Baja Review

Albanians

YouTube is a portal into worlds you might hesitate to visit, but which are irresistible viewing at a safe virtual distance.  In one, a singer works surrounded by stocky,  thuggish-looking men.  They appear to have been sent by `central casting’ for roles as Eastern European mafiosi.  Nothing separates the lady from her audience.  Do the brutes paw the alluring femme in their midst?  No, they shower her with rose petals. As well they should!

Blerina Balili is Queen of the Dance, and dance retains its ancient ritual power in Albania.  At wedding parties and nightclubs, she sings encircled by revelers swirling in a round dance that’s been in perpetual motion since prehistoric pagan fertility rites.  Her voice would be the envy of any femme rocker: it’s strong enough to cut glass.  Yet Blerina never pushes to `wow’ listeners with her power.  No pyrotechnics.  She knows that she’s just part of a symbiotic circle, one embracing the musicians and dancers as much as her.  Everyone’s role is crucial, and none is ultimately greater than the others.  To those of us  conditioned to expect `performer/audience’ separation (and stars), this seems radical.  Radical, perhaps, but hardly new: this is how the experiences of music and social ritual first intersected.  There’s something wondrous strange about watching 21st century teens in a Tirana disco doing an ancient circle dance around a singer bleating into a distorting microphone to the accompaniment of synth keyboard and over-amped clarinet.  Its strangeness may be an indictment: Cuban-born percussionist Freddy Alfonso observes: “The United States has all this material wealth, but at the same time the people here have nothing: no rituals for the young people, no connection to the ancestors.”

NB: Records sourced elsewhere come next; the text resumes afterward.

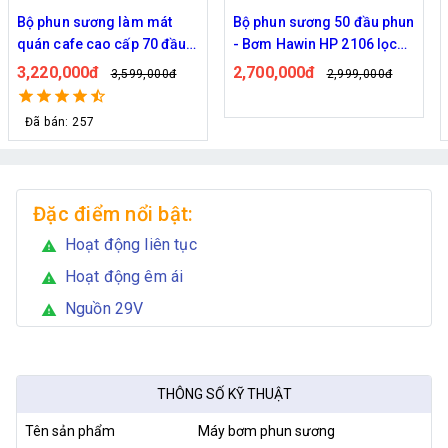
Bộ phun sương 50 đầu phun
Hệ thống phun sương làm
- Bơm Hawin HP 2106 lọc
mát trọn bộ Daehan DH-
rác 50M dây
6017 20 béc
2,700,000đ
1,130,000đ
2,999,000đ
1,299,000đ
Đã bán: 320
Đặc điểm nổi bật:
Hoạt động liên tục
warning
Hoạt động êm ái
warning
Nguồn 29V
warning
THÔNG SỐ KỸ THUẬT
Tên sản phẩm
Máy bơm phun sương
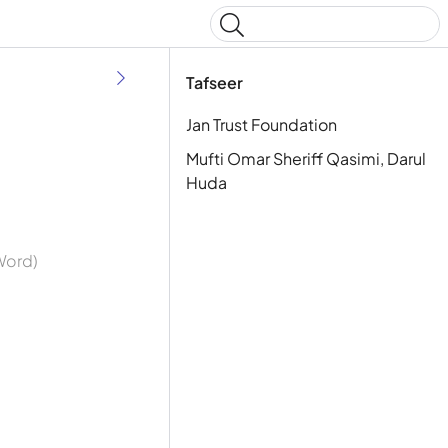
Type to start searching
Tafseer
Jan Trust Foundation
Mufti Omar Sheriff Qasimi, Darul
Huda
 Word)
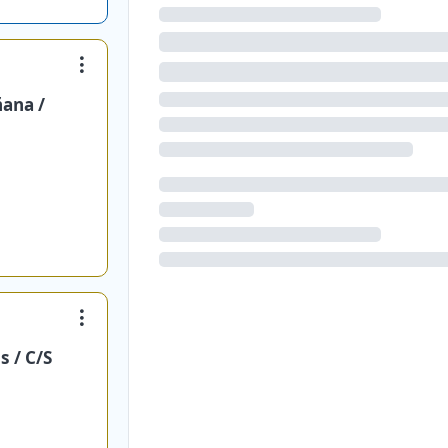
ñana /
s / C/S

Blerina’s music is an urban folk style that readily lends itself to slick video treatment (her “Miqesi e vjeter,” with its sensuous clarinet, is a stunner) but is best experienced in her raw YouTube performances, bad audio and all. Sweaty and life-affirming, their singer-band-dancers nexus taps a rare vein of origins overlapping modernity.

Anyone keen to hear earlier Albanian music is thwarted by there being next to nothing in print.  A notable exception is the vinyl-only 2011 release Don’t Trust Your Neighbors: Early Albanian Traditional Songs &
Improvisations, 1920s-1930s (Hinter Records). As he’s recently done with the kindred music of Epirus in Greece and violinist Alex Zoumbas, producer/annotator Christopher King sheds light on a little-heard musical tradition.  Vestiges of this lineage animate the dance songs of Blerina Balili and others (the slicker, more telegenic Mariola Kacani for one) currently up and running on YouTube.  Of the older stuff accessible only as audio, King calls it “an intense, hypnotic music, sometimes scary, sometimes achingly beautiful, but always profoundly moving, created by a fiercely proud and independent people: the Albanians.”